A monk pours tea at Ilji Hermitage of Daeheung Temple, which continues the tea tradition of Seon Master Choui. Boiling clean water, brewing tea at the optimal water temperature, then pouring the tea into a cup is a process that requires care and focus.
Temple Stay participants at Naeso Temple in Buan County, South Jeolla Province, drink tea.
Tea Leads to Friendship
Back in 1977, I obtained a place in Insa-dong where I could drink tea with acquaintances. For over 40 years, every spring I have rushed to the tea fields in southern provinces, yearning to hear news of the first flush. The monks dressed in gray robes standing over the hot cauldron roasting tea leaves, putting their heart and soul into the job, are always a beautiful and reverent sight.
One year, when I was visiting the Daehan Tea Plantation in Boseong, I noticed a monk busily roasting tea leaves by the pond, where late double cherry blossoms were fluttering in the wind. It was the Venerable Yeoyeon. The sight of the monk roasting the dew-washed tea leaves at the crack of dawn left me in deep thought. I wanted to live like him.
I met Yeoyeon again in 1986 at the Lu-Yu Tea Culture Institute in Taiwan, which is famous for its modern teahouse. I was having a discussion with Taiwanese teaists when I heard a familiar voice. I turned around and saw him standing there. He said he was on his way to Korea from Sri Lanka, and to save on expenses, had taken a low-cost flight with several layovers, including Taiwan. He thought he would use the brief time he had to check out Taiwanese tea. His passion for tea was such that even during a short stopover, it was all he could think of. If it weren’t for tea, our paths would never have crossed. He, too, would have lived a different life.

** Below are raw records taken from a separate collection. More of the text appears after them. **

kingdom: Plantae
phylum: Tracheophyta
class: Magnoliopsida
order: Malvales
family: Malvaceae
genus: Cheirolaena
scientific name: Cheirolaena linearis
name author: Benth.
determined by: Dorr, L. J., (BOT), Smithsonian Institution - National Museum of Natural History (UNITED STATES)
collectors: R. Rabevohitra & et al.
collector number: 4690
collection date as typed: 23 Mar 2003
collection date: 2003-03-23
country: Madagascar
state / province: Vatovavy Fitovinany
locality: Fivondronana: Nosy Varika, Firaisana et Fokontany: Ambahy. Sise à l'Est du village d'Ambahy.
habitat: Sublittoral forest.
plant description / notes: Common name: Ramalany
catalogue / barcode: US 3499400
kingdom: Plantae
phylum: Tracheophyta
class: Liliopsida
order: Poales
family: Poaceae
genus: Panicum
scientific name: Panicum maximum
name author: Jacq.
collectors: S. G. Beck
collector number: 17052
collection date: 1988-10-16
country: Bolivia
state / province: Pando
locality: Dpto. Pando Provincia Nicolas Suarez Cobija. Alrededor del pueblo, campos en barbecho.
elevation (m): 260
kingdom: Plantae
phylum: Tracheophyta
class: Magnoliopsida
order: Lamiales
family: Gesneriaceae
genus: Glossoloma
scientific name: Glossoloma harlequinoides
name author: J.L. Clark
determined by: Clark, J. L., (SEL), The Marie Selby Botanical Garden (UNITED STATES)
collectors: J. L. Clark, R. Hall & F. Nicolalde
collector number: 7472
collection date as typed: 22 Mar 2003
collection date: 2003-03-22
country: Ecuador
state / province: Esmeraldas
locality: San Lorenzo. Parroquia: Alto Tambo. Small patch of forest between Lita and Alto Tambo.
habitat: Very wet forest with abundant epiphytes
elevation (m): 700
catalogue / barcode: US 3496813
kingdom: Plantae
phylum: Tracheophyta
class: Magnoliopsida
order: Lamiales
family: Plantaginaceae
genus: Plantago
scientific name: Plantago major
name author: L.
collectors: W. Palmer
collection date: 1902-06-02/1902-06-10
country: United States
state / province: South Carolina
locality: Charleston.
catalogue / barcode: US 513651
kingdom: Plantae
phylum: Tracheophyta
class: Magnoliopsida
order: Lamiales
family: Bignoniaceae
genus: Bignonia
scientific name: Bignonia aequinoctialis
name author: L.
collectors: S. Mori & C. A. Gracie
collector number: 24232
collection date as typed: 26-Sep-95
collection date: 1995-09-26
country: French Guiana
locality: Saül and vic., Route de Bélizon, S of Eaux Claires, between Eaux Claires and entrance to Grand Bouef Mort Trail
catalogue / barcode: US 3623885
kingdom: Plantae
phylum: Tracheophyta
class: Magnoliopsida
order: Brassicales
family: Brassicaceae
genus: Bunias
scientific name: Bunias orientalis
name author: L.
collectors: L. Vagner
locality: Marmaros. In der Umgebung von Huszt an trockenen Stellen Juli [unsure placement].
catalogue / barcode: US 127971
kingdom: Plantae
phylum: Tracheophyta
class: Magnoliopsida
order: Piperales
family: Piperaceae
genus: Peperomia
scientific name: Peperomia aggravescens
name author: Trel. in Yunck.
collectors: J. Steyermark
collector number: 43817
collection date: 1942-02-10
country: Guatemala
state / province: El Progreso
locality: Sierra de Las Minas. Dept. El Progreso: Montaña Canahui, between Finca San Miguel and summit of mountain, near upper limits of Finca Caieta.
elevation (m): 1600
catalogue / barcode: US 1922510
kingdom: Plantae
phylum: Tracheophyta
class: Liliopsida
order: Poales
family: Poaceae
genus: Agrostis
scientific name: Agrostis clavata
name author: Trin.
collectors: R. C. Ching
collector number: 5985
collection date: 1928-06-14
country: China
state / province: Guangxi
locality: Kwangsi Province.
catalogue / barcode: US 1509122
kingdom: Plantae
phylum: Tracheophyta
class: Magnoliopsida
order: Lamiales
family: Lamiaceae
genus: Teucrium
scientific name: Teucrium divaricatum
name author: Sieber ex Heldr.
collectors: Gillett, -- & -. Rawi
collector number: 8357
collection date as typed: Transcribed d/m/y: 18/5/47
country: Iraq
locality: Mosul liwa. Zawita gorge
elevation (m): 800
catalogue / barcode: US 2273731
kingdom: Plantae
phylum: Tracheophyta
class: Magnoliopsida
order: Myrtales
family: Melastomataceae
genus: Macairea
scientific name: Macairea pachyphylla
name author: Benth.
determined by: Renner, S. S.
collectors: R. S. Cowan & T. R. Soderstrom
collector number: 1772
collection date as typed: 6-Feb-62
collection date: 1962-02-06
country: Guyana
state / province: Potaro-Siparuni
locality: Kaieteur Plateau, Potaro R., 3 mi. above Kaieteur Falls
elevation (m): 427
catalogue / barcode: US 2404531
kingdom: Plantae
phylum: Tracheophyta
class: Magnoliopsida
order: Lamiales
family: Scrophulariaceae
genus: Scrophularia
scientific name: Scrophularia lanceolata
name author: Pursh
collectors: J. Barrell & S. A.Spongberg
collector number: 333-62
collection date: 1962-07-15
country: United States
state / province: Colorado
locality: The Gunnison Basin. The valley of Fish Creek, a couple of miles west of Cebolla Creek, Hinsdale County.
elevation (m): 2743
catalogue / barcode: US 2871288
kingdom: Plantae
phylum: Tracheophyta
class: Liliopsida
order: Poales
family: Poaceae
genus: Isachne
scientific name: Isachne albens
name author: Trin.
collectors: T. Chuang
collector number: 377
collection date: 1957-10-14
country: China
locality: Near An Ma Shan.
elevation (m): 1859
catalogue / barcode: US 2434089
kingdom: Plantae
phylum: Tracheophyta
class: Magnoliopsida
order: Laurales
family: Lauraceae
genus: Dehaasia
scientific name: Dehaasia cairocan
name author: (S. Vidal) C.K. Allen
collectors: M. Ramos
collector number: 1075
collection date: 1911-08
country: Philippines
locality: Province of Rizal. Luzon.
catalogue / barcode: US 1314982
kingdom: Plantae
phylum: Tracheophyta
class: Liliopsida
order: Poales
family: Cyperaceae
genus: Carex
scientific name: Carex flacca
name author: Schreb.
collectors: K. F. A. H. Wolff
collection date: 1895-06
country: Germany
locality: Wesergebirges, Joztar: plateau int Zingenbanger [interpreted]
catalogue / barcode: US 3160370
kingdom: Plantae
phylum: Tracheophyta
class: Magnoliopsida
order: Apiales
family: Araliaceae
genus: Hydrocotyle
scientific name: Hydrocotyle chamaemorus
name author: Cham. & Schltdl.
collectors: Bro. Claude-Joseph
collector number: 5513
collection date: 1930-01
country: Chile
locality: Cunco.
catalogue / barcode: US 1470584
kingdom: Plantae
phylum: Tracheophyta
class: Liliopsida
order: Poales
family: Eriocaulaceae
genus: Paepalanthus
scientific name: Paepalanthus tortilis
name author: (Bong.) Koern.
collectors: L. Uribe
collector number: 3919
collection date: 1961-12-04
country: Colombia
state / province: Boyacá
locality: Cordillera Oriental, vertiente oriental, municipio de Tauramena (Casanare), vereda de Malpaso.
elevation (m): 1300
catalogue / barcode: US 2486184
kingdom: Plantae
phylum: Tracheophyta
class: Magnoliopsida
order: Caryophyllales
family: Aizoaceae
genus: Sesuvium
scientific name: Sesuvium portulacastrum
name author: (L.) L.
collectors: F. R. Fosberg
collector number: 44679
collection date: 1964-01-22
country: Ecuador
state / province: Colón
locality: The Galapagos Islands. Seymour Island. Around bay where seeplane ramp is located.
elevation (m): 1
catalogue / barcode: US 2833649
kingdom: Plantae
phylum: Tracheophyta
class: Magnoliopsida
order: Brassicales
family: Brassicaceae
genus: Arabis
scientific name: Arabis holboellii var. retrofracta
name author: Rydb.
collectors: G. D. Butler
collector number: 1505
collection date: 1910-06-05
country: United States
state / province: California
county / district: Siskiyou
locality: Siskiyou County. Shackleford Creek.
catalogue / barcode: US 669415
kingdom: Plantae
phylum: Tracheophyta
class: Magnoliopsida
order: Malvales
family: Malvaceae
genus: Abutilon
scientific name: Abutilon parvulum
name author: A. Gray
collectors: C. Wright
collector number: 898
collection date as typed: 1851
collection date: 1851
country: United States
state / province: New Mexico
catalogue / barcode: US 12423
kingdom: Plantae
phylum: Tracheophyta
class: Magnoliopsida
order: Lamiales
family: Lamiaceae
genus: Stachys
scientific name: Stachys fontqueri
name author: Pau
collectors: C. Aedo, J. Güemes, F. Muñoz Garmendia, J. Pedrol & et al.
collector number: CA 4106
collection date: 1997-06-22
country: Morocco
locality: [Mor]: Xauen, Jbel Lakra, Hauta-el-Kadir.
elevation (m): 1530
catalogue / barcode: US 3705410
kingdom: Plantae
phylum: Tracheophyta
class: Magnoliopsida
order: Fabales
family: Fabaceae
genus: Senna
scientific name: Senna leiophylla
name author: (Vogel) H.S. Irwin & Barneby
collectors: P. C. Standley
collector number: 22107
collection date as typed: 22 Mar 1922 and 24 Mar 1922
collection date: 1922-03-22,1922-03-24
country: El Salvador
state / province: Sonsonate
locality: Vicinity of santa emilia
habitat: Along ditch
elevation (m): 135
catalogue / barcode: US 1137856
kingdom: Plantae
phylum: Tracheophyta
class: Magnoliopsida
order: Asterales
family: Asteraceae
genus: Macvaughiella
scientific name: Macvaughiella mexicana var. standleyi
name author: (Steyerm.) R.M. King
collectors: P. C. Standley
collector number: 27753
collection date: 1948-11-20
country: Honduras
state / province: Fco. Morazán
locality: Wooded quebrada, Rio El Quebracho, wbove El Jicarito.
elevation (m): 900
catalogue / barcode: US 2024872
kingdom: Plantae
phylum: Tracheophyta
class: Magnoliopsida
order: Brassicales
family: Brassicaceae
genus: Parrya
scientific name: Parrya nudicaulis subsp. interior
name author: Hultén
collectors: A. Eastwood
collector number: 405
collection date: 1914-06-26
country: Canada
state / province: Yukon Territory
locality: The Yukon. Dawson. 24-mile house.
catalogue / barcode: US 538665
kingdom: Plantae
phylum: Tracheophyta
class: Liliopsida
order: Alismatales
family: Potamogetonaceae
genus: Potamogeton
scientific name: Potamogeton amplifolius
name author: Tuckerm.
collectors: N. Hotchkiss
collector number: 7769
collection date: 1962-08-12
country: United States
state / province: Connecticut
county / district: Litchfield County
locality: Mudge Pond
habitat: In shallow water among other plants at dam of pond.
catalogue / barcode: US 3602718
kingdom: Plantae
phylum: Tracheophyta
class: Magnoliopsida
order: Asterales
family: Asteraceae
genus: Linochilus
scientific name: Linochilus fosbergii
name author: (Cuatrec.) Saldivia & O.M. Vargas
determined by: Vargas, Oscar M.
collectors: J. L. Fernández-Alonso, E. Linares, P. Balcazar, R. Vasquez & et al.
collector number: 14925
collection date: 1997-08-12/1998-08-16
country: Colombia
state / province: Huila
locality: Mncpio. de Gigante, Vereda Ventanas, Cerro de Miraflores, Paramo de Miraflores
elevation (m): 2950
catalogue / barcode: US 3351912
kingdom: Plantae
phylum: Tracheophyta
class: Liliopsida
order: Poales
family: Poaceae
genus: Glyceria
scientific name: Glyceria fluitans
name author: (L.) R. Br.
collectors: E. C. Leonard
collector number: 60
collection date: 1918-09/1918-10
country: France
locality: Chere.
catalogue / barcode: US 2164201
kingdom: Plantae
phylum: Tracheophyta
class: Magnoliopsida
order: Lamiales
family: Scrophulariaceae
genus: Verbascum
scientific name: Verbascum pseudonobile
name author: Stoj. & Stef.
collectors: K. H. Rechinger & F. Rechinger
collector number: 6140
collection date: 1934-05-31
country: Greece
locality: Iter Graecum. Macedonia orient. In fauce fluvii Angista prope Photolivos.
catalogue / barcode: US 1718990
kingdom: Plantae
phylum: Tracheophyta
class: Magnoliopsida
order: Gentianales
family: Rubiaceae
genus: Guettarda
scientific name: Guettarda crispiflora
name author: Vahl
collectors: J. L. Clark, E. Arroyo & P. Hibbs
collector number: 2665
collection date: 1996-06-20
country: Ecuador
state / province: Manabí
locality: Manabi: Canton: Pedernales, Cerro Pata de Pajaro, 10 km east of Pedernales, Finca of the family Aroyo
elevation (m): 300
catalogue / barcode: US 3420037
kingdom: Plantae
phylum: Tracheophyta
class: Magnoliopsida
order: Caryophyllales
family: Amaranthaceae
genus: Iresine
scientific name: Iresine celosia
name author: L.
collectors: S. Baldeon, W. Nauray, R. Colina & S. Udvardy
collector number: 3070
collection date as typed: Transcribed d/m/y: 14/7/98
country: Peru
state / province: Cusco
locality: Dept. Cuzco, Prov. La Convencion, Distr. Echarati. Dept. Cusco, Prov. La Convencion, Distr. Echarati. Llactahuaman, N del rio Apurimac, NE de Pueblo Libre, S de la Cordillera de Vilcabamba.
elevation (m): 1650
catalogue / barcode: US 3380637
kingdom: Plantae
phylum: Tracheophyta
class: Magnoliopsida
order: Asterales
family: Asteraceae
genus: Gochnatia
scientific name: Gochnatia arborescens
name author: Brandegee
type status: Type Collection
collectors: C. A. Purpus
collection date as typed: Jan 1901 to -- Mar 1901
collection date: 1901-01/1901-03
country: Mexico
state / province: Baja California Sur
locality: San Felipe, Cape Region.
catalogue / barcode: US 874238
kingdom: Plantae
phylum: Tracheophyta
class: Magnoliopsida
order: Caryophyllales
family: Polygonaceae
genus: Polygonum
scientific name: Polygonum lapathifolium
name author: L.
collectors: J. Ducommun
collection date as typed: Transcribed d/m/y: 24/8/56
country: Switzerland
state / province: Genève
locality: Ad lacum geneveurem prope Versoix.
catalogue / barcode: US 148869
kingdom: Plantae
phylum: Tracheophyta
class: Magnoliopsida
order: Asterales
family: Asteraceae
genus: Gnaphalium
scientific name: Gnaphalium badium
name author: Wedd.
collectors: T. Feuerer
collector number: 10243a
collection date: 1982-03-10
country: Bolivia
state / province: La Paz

In 2017, when Yeoyeon turned 70, he held an exhibition of his tea utensils. In the catalogue preface, he wrote:
“If tea is the heart, then the tea bowl is the vessel that holds it. When I boil the water, I hear the whispering of the wind among the pines on the moonlit mountain, and when I pour the tea, my heart strolls along the small stream before settling on a rock. When I slowly take the cup of tea shimmering with the spring haze to my lips, its lush aroma stirs my heart like a bamboo grove under a clear sky.”